Debo confesarlo: me había resistido a ir al centro de San Salvador. La última vez que lo hice, comenzaban a construir el adefesio arquitectónico de la nueva biblioteca y pasé más de una hora en un atasco de tráfico. Desde la remodelación de las plazas que hizo el exalcalde Bukele, las vías del centro de San Salvador se han reducido. Hacia el sur solo se tiene la octava y diecisiete avenidas sur; hacia el norte, todo el tráfico se concentra en la décima. La situación ha empeorado con los trabajos de remodelación.
Ahora las calles del centro lucen libres, desoladas, sería la expresión más exacta. Como se siguen interviniendo calles, el tráfico automotor forzosamente ha disminuido. Esas calles recuerdan a las de una ciudad recién salida de una guerra, abundan zanjas, barricadas de materiales y escombros.
En las zonas ya “liberadas” —es la expresión que usan las autoridades municipales— se nota más limpieza y orden.

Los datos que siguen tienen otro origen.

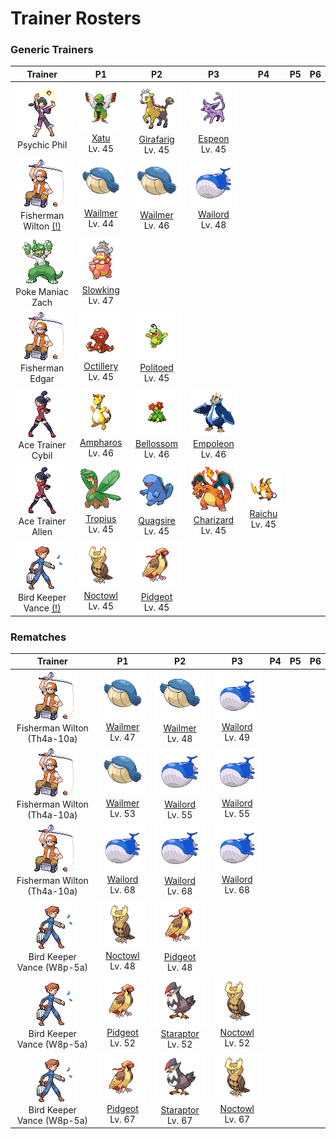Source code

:# Trainer Rosters

### Generic Trainers

| Trainer | P1 | P2 | P3 | P4 | P5 | P6 |
|:-------:|:--:|:--:|:--:|:--:|:--:|:--:|
| ![Psychic Phil](../../assets/trainers/psychic.png "Psychic Phil")<br>Psychic Phil | ![Xatu](../../assets/sprites/xatu/front.gif "Xatu")<br>[Xatu](../../pokemon/xatu.md/)<br>Lv. 45 | ![Girafarig](../../assets/sprites/girafarig/front.gif "Girafarig")<br>[Girafarig](../../pokemon/girafarig.md/)<br>Lv. 45 | ![Espeon](../../assets/sprites/espeon/front.gif "Espeon")<br>[Espeon](../../pokemon/espeon.md/)<br>Lv. 45 |
| ![Fisherman Wilton (!)](../../assets/trainers/fisherman.png "Fisherman Wilton (!)")<br>Fisherman Wilton [(!)](#rematches) | ![Wailmer](../../assets/sprites/wailmer/front.gif "Wailmer")<br>[Wailmer](../../pokemon/wailmer.md/)<br>Lv. 44 | ![Wailmer](../../assets/sprites/wailmer/front.gif "Wailmer")<br>[Wailmer](../../pokemon/wailmer.md/)<br>Lv. 46 | ![Wailord](../../assets/sprites/wailord/front.gif "Wailord")<br>[Wailord](../../pokemon/wailord.md/)<br>Lv. 48 |
| ![Poke Maniac Zach](../../assets/trainers/poke_maniac.png "Poke Maniac Zach")<br>Poke Maniac Zach | ![Slowking](../../assets/sprites/slowking/front.gif "Slowking")<br>[Slowking](../../pokemon/slowking.md/)<br>Lv. 47 |
| ![Fisherman Edgar](../../assets/trainers/fisherman.png "Fisherman Edgar")<br>Fisherman Edgar | ![Octillery](../../assets/sprites/octillery/front.gif "Octillery")<br>[Octillery](../../pokemon/octillery.md/)<br>Lv. 45 | ![Politoed](../../assets/sprites/politoed/front.gif "Politoed")<br>[Politoed](../../pokemon/politoed.md/)<br>Lv. 45 |
| ![Ace Trainer Cybil](../../assets/trainers/ace_trainer.png "Ace Trainer Cybil")<br>Ace Trainer Cybil | ![Ampharos](../../assets/sprites/ampharos/front.gif "Ampharos")<br>[Ampharos](../../pokemon/ampharos.md/)<br>Lv. 46 | ![Bellossom](../../assets/sprites/bellossom/front.gif "Bellossom")<br>[Bellossom](../../pokemon/bellossom.md/)<br>Lv. 46 | ![Empoleon](../../assets/sprites/empoleon/front.gif "Empoleon")<br>[Empoleon](../../pokemon/empoleon.md/)<br>Lv. 46 |
| ![Ace Trainer Allen](../../assets/trainers/ace_trainer.png "Ace Trainer Allen")<br>Ace Trainer Allen | ![Tropius](../../assets/sprites/tropius/front.gif "Tropius")<br>[Tropius](../../pokemon/tropius.md/)<br>Lv. 45 | ![Quagsire](../../assets/sprites/quagsire/front.gif "Quagsire")<br>[Quagsire](../../pokemon/quagsire.md/)<br>Lv. 45 | ![Charizard](../../assets/sprites/charizard/front.gif "Charizard")<br>[Charizard](../../pokemon/charizard.md/)<br>Lv. 45 | ![Raichu](../../assets/sprites/raichu/front.gif "Raichu")<br>[Raichu](../../pokemon/raichu.md/)<br>Lv. 45 |
| ![Bird Keeper Vance (!)](../../assets/trainers/bird_keeper.png "Bird Keeper Vance (!)")<br>Bird Keeper Vance [(!)](#rematches) | ![Noctowl](../../assets/sprites/noctowl/front.gif "Noctowl")<br>[Noctowl](../../pokemon/noctowl.md/)<br>Lv. 45 | ![Pidgeot](../../assets/sprites/pidgeot/front.gif "Pidgeot")<br>[Pidgeot](../../pokemon/pidgeot.md/)<br>Lv. 45 |


### Rematches

| Trainer | P1 | P2 | P3 | P4 | P5 | P6 |
|:-------:|:--:|:--:|:--:|:--:|:--:|:--:|
| ![Fisherman Wilton (Th4a-10a)](../../assets/trainers/fisherman.png "Fisherman Wilton (Th4a-10a)")<br>Fisherman Wilton (Th4a-10a) | ![Wailmer](../../assets/sprites/wailmer/front.gif "Wailmer")<br>[Wailmer](../../pokemon/wailmer.md/)<br>Lv. 47 | ![Wailmer](../../assets/sprites/wailmer/front.gif "Wailmer")<br>[Wailmer](../../pokemon/wailmer.md/)<br>Lv. 48 | ![Wailord](../../assets/sprites/wailord/front.gif "Wailord")<br>[Wailord](../../pokemon/wailord.md/)<br>Lv. 49 |
| ![Fisherman Wilton (Th4a-10a)](../../assets/trainers/fisherman.png "Fisherman Wilton (Th4a-10a)")<br>Fisherman Wilton (Th4a-10a) | ![Wailmer](../../assets/sprites/wailmer/front.gif "Wailmer")<br>[Wailmer](../../pokemon/wailmer.md/)<br>Lv. 53 | ![Wailord](../../assets/sprites/wailord/front.gif "Wailord")<br>[Wailord](../../pokemon/wailord.md/)<br>Lv. 55 | ![Wailord](../../assets/sprites/wailord/front.gif "Wailord")<br>[Wailord](../../pokemon/wailord.md/)<br>Lv. 55 |
| ![Fisherman Wilton (Th4a-10a)](../../assets/trainers/fisherman.png "Fisherman Wilton (Th4a-10a)")<br>Fisherman Wilton (Th4a-10a) | ![Wailord](../../assets/sprites/wailord/front.gif "Wailord")<br>[Wailord](../../pokemon/wailord.md/)<br>Lv. 68 | ![Wailord](../../assets/sprites/wailord/front.gif "Wailord")<br>[Wailord](../../pokemon/wailord.md/)<br>Lv. 68 | ![Wailord](../../assets/sprites/wailord/front.gif "Wailord")<br>[Wailord](../../pokemon/wailord.md/)<br>Lv. 68 |
| ![Bird Keeper Vance (W8p-5a)](../../assets/trainers/bird_keeper.png "Bird Keeper Vance (W8p-5a)")<br>Bird Keeper Vance (W8p-5a) | ![Noctowl](../../assets/sprites/noctowl/front.gif "Noctowl")<br>[Noctowl](../../pokemon/noctowl.md/)<br>Lv. 48 | ![Pidgeot](../../assets/sprites/pidgeot/front.gif "Pidgeot")<br>[Pidgeot](../../pokemon/pidgeot.md/)<br>Lv. 48 |
| ![Bird Keeper Vance (W8p-5a)](../../assets/trainers/bird_keeper.png "Bird Keeper Vance (W8p-5a)")<br>Bird Keeper Vance (W8p-5a) | ![Pidgeot](../../assets/sprites/pidgeot/front.gif "Pidgeot")<br>[Pidgeot](../../pokemon/pidgeot.md/)<br>Lv. 52 | ![Staraptor](../../assets/sprites/staraptor/front.gif "Staraptor")<br>[Staraptor](../../pokemon/staraptor.md/)<br>Lv. 52 | ![Noctowl](../../assets/sprites/noctowl/front.gif "Noctowl")<br>[Noctowl](../../pokemon/noctowl.md/)<br>Lv. 52 |
| ![Bird Keeper Vance (W8p-5a)](../../assets/trainers/bird_keeper.png "Bird Keeper Vance (W8p-5a)")<br>Bird Keeper Vance (W8p-5a) | ![Pidgeot](../../assets/sprites/pidgeot/front.gif "Pidgeot")<br>[Pidgeot](../../pokemon/pidgeot.md/)<br>Lv. 67 | ![Staraptor](../../assets/sprites/staraptor/front.gif "Staraptor")<br>[Staraptor](../../pokemon/staraptor.md/)<br>Lv. 67 | ![Noctowl](../../assets/sprites/noctowl/front.gif "Noctowl")<br>[Noctowl](../../pokemon/noctowl.md/)<br>Lv. 67 |

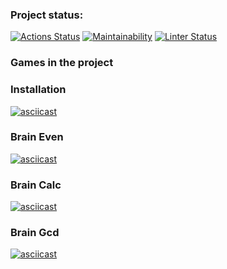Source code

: ### Project status:

[![Actions Status](https://github.com/alekseifeniuk/python-project-lvl1/workflows/hexlet-check/badge.svg)](https://github.com/alekseifeniuk/python-project-lvl1/actions)
[![Maintainability](https://api.codeclimate.com/v1/badges/a99a88d28ad37a79dbf6/maintainability)](https://codeclimate.com/github/alekseifeniuk/python-project-lvl1/maintainability)
[![Linter Status](https://github.com/alekseifeniuk/python-project-lvl1/actions/workflows/lint.yml/badge.svg)](https://github.com/alekseifeniuk/python-project-lvl1/actions)


### Games in the project

### Installation

[![asciicast](https://asciinema.org/a/Sri7CabsrNskcqBHin8LEwM7k.svg)](https://asciinema.org/a/Sri7CabsrNskcqBHin8LEwM7k)

### Brain Even

[![asciicast](https://asciinema.org/a/at1hQBf2BInKTPWDA3wlU4r0n.svg)](https://asciinema.org/a/at1hQBf2BInKTPWDA3wlU4r0n)

### Brain Calc

[![asciicast](https://asciinema.org/a/wRKlszXOY6CrBSXXmQ7BJP7nL.svg)](https://asciinema.org/a/wRKlszXOY6CrBSXXmQ7BJP7nL)

### Brain Gcd

[![asciicast](https://asciinema.org/a/t5ADcMDmU9VNUSnAibmUl0hQd.svg)](https://asciinema.org/a/t5ADcMDmU9VNUSnAibmUl0hQd)
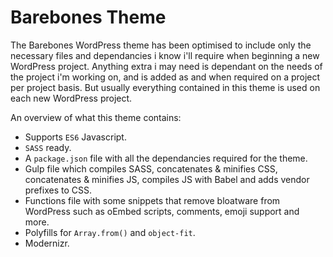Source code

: # Barebones Theme

The Barebones WordPress theme has been optimised to include only the necessary files and dependancies i know i'll require when beginning a new WordPress project. Anything extra i may need is dependant on the needs of the project i'm working on, and is added as and when required on a project per project basis. But usually everything contained in this theme is used on each new WordPress project.

An overview of what this theme contains:

- Supports `ES6` Javascript.
- `SASS` ready.
- A `package.json` file with all the dependancies required for the theme.
- Gulp file which compiles SASS, concatenates & minifies CSS, concatenates & minifies JS, compiles JS with Babel and adds vendor prefixes to CSS.
- Functions file with some snippets that remove bloatware from WordPress such as oEmbed scripts, comments, emoji support and more.  
- Polyfills for `Array.from()` and `object-fit`.
- Modernizr.
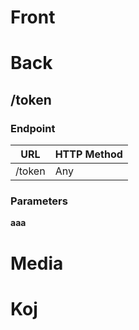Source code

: # Front

# Back

## /token

### Endpoint

| URL    | HTTP Method |
| ------ | ----------- |
| /token | Any         |

### Parameters

**aaa**

# Media

# Koj
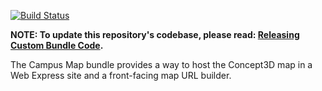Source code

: [![Build Status](https://travis-ci.org/CuBoulder/cu_campus_map_bundle.svg?branch=master)](https://travis-ci.org/CuBoulder/cu_campus_map_bundle)

**NOTE: To update this repository's codebase, please read: [Releasing Custom Bundle Code](https://github.com/CuBoulder/express_documentation/blob/master/docs/creating_custom_bundles.md#releasing-custom-bundle-code).**

The Campus Map bundle provides a way to host the Concept3D map in a Web Express site and a front-facing map URL builder.
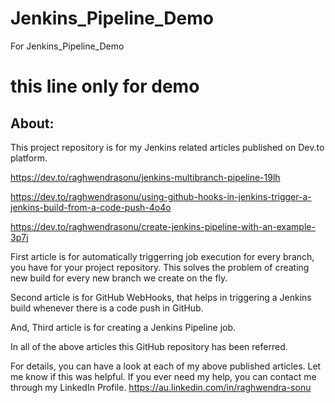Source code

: # Jenkins_Pipeline_Demo
For Jenkins_Pipeline_Demo
# this line only for demo 

About:
------
This project repository is for my Jenkins related articles published on Dev.to platform.

https://dev.to/raghwendrasonu/jenkins-multibranch-pipeline-19lh

https://dev.to/raghwendrasonu/using-github-hooks-in-jenkins-trigger-a-jenkins-build-from-a-code-push-4o4o

https://dev.to/raghwendrasonu/create-jenkins-pipeline-with-an-example-3p7j

First article is for automatically triggerring job execution for every branch, you have for your project repository. This solves the problem of creating new build for every new branch we create on the fly. 

Second article is for GitHub WebHooks, that helps in triggering a Jenkins build whenever there is a code push in GitHub.

And, Third article is for creating a Jenkins Pipeline job.

In all of the above articles this GitHub repository has been referred.

For details, you can have a look at each of my above published articles. Let me know if this was helpful. If you ever need my help, you can contact me through my LinkedIn Profile.
https://au.linkedin.com/in/raghwendra-sonu
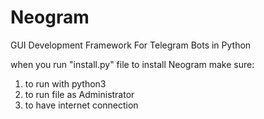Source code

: # Neogram
GUI Development Framework For Telegram Bots in Python

when you run "install.py" file to install Neogram make sure:
1. to run with python3 
2. to run file as Administrator 
3. to have internet connection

Y cómo no, si hay más agentes del CAM que transeúntes.
Sin embargo, el recorrido me dejó una sensación de vacío y extrañeza. Queda la impresión que se está rediseñando una ciudad que tiene sentido en sí misma, pero que no es para la gente y menos para ciertas gentes; esas que huelen a sudor y a fritanga; esas que se visten de segunda mano y tienen que salir todos los días a la rebusca. Sería una ciudad para que otros vengan, la vean y se tomen la selfie bayunca de rigor. Pero no una ciudad para vivirla y menos para vivir de ella.
Y es que extrañé la vitalidad y animosidad que la gente le daba al centro histórico. El pregón constante y pegajoso de las “cachadas”, la vivencia del comercio de minucias, no menos importantes por pequeñas. El lenguaje florido, a veces vulgar con que esa gente marcada por la pobreza, la marginalidad y el desamparo, defendía y daba sentido a modo de vida. Cosa paradójica, porque muchas veces resentí su agresividad; esa forma abusiva de apropiarse de calles y aceras. Y sobre todo esa peculiar concepción del espacio que manejan. Usted le daba dos metros cuadrados para instalarse y dos semanas después lo había extendido a cuatro, hacia arriba y hacia los lados.
Un análisis superficial diría que son los costos del ordenamiento. Que era necesario una intervención drástica para desalojar a los vendedores informales y ambulantes, proceso que se facilitó por la ofensiva contra las pandillas y sobre todo por el estado de excepción. Bien sabido es que ha sido una amenaza recurrente en contra de quienes ocupaban las calles de la capital. Pero eso no justifica ver a esa gente como lumpen, menos estigmatizarlos, asociándolos mecánicamente con el crimen, la suciedad y el desorden. Y peor aún, no ofrecerles alternativas dignas.
Simplemente se les está empujando a las orillas del centro histórico, fuera de los espacios “recuperados y limpios” con los cuales se pretenden dar una imagen de cambio. Están ahí, yendo hacia el sur y el oriente; hacia el rumbo del mercado Belloso o el Zurita, cada vez más precarios y marginados. Cada vez más indeseables. Algunos aceptaron reubicarse en el mercado Tinetti, que sigue tan feo y poco atractivo como antes. Será que simplemente se asume que ya tienen experiencia en la rebusca y se les dejará por ahí, a condición de que no afeen el centro histórico, hoy destinado para turistas y gente bien.
Algunos evangelistas del bukelismo, esos que rellenan páginas en el diario del gobierno, y son asiduos visitantes de los platós del canal diez y otros afines, hablan de una refundación del Estado, y aplauden cada acción gubernamental sin el mínimo análisis. Curiosamente, hace unos años buscaban la esencia del pueblo salvadoreño en esos sectores sociales empobrecidos y marginados. Eran esos tiempos, cuando todavía Roque Dalton y su verbo subversivo los obnubilaba, al punto que alguno intentaba copiar su estilo, mal lográndolo. Por supuesto se decían revolucionarios y en sus análisis eran más radicales que Cayetano Carpio y Schafik Handal juntos. Entonces, hubieran defendido a los vendedores del centro. Hoy las cosas han cambiado; los pobres han perdido su encanto. Hoy son sucios, peligrosos.
No se ven bien en una sociedad que se dice está va camino a ser de primer mundo. A lo mejor sea cierto, pueden ser un peligro; si despiertan y comprenden que los usaron para llegar al poder y luego los desecharon porque ya no eran útiles.